The prep_telco() function takes in our acquired dataframe and cleans it for use. 

The order of steps are as follows:

To ensure we have no duplicates in our data: df = df.drop_duplicates(inplace=True)

To remove some redundant columns (internet_service_type_id, contract_type_id, payment_type_id): df = df.drop(columns=['internet_service_type_id', contract_type_id', 'payment_type_id']) 

To fix the total_charges columns: df.total_charges = df.total_charges.replace(' ', np.nan).astype(float)
- The issue we had was total_charges being the wrong datatype and having empty strings instead of NaN assignments

To address these **missing values**: df.dropna(inplace=True)
- In total there were 11 rows of missing total_charges values. These were due to the tenure of these customers being 0. Since this is a very small portion of the total dataset they were dropped. They did not have enough tenure to be considered relevant and they were causing missing values in the data. 

The data was then separated for categorical columns for encoding by checking if the dtype is 'O' (object): cat_cols = [col for col in df.columns if df[col].dtype == '0']
- We want to ensure that our customer_id column does not get encoded so we remove it before the next step: cat_cols.remove('customer_id')
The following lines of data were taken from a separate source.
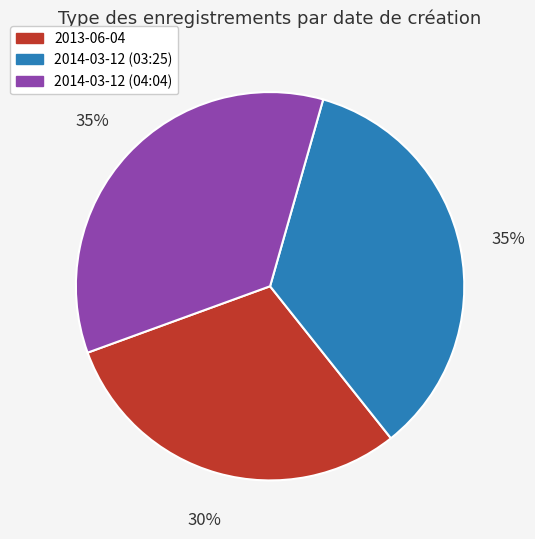

To the nearest percent, what percentage of the pie is 2014-03-12 (04:04)?

35%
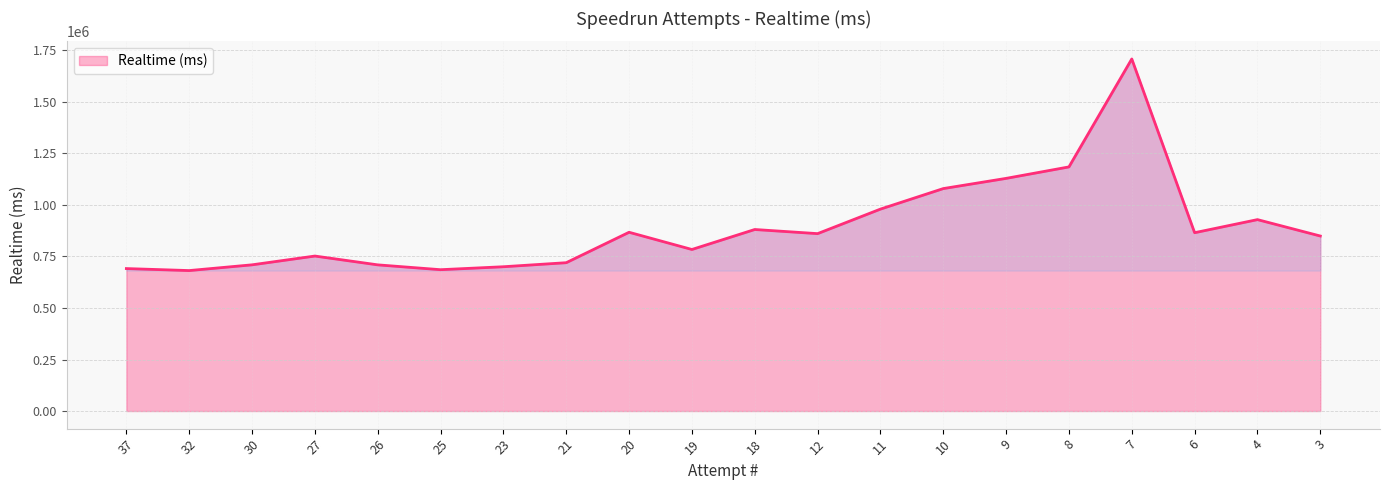

Is it true that the value at 18 is 880874?

True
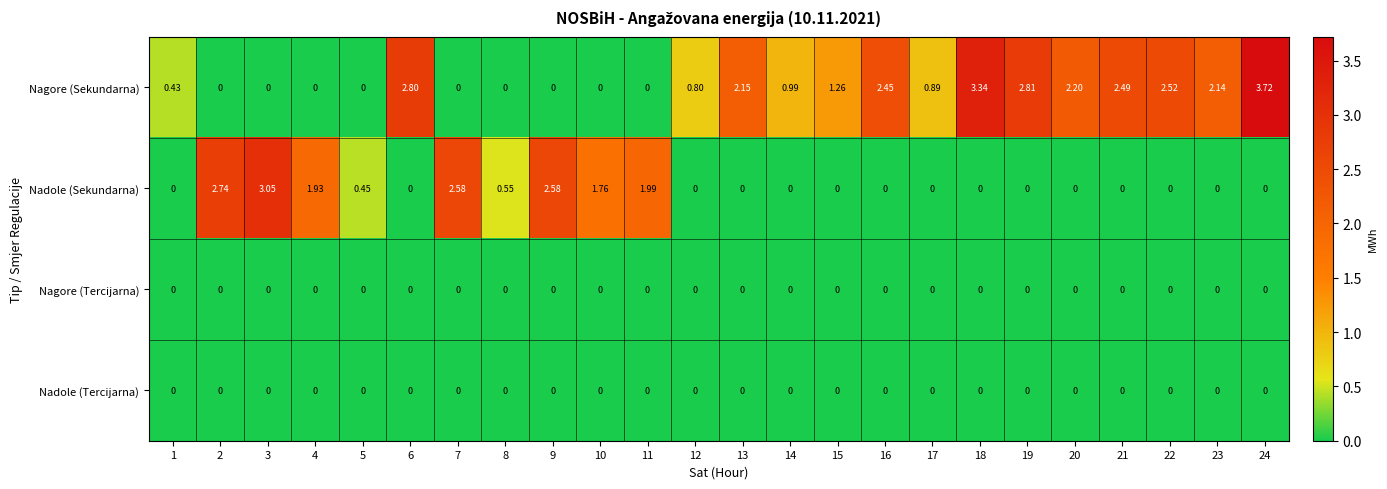

Which series changed the most between 13 and 22?

Nagore (Sekundarna)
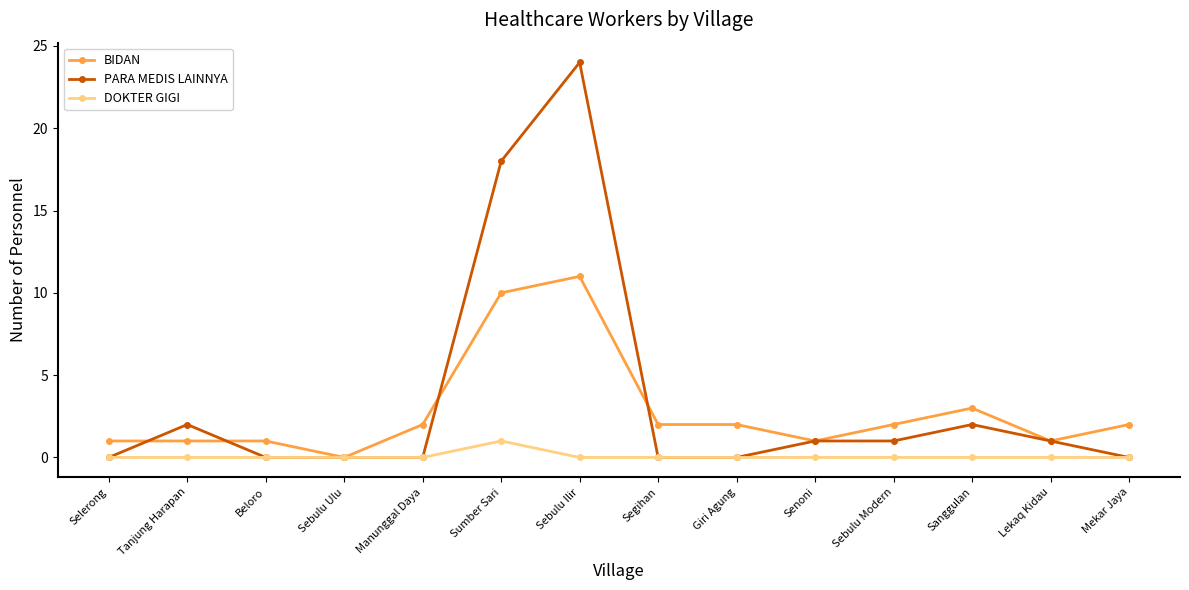

Rank the series by their average value, from lowest to highest.

DOKTER GIGI, BIDAN, PARA MEDIS LAINNYA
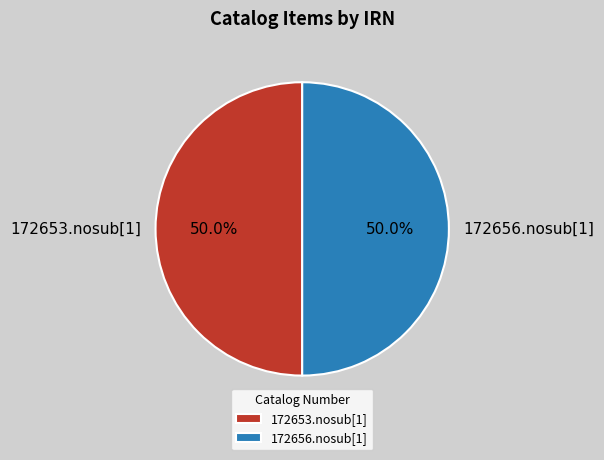

Is it true that 172653.nosub[1] is 50% of the pie?

True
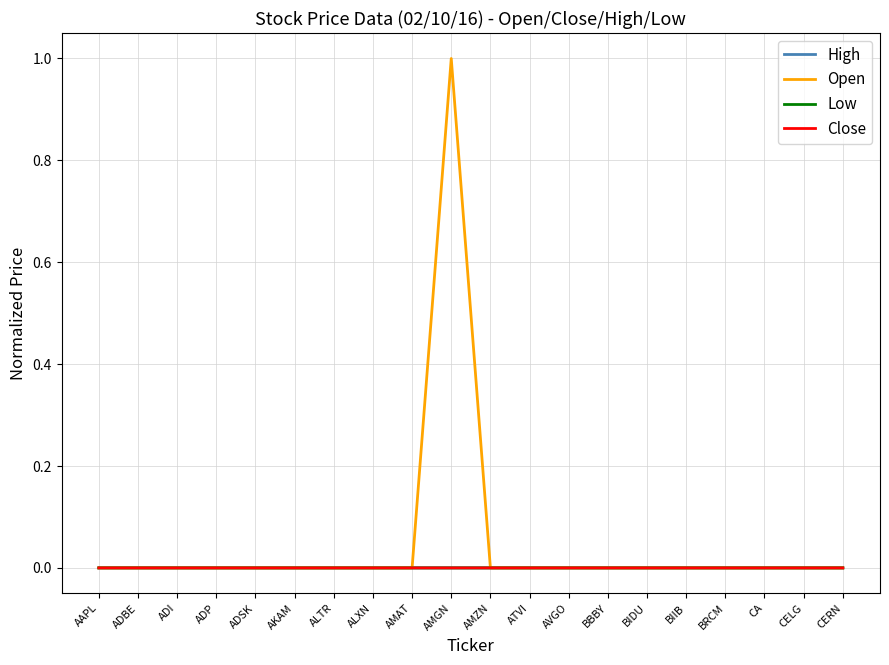

Which series has the widest spread of values?

Open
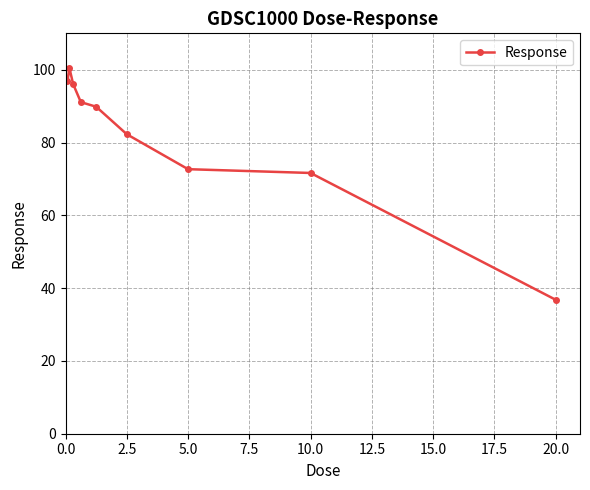

True or false: there are more than 2 points higher than both neighbors.

False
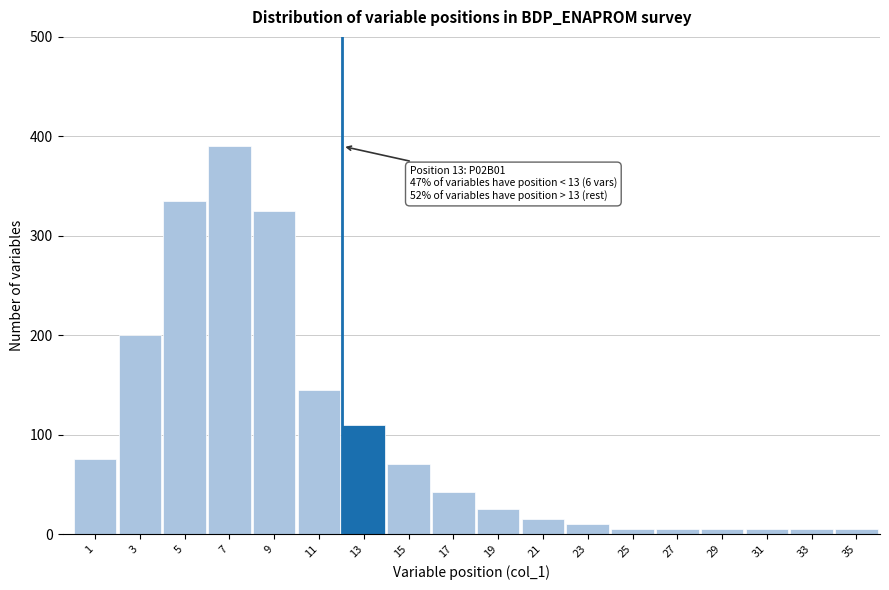

Reading left to right, what are all the values shown in this chart?

75	200	335	390	325	145	110	70	42	25	15	10	5	5	5	5	5	5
To iterate through our categorical columns and encode them: 
```for col in cat_cols:
    dummy_df = pd.get_dummies(df[col],
    prefix = df[col].name,
    drop_first = True,
    dummy_na = False)
    df = pd.concat([df, dummy_df], axis=1)
    df = df.drop(columns=col)
    ```
- This will create dummy columns, concat them to our dataframe, and drop the now redundant column.

After our data is encoded the telco_split() function is utilized and our train, validate, and test dataframes are returned. 

In [6]:
train, validate, test = prep_telco(telco_data)

### Explore:
We now want to try and delve out as many of the questions we asked initially, and expand on any insights that present themselves from the data.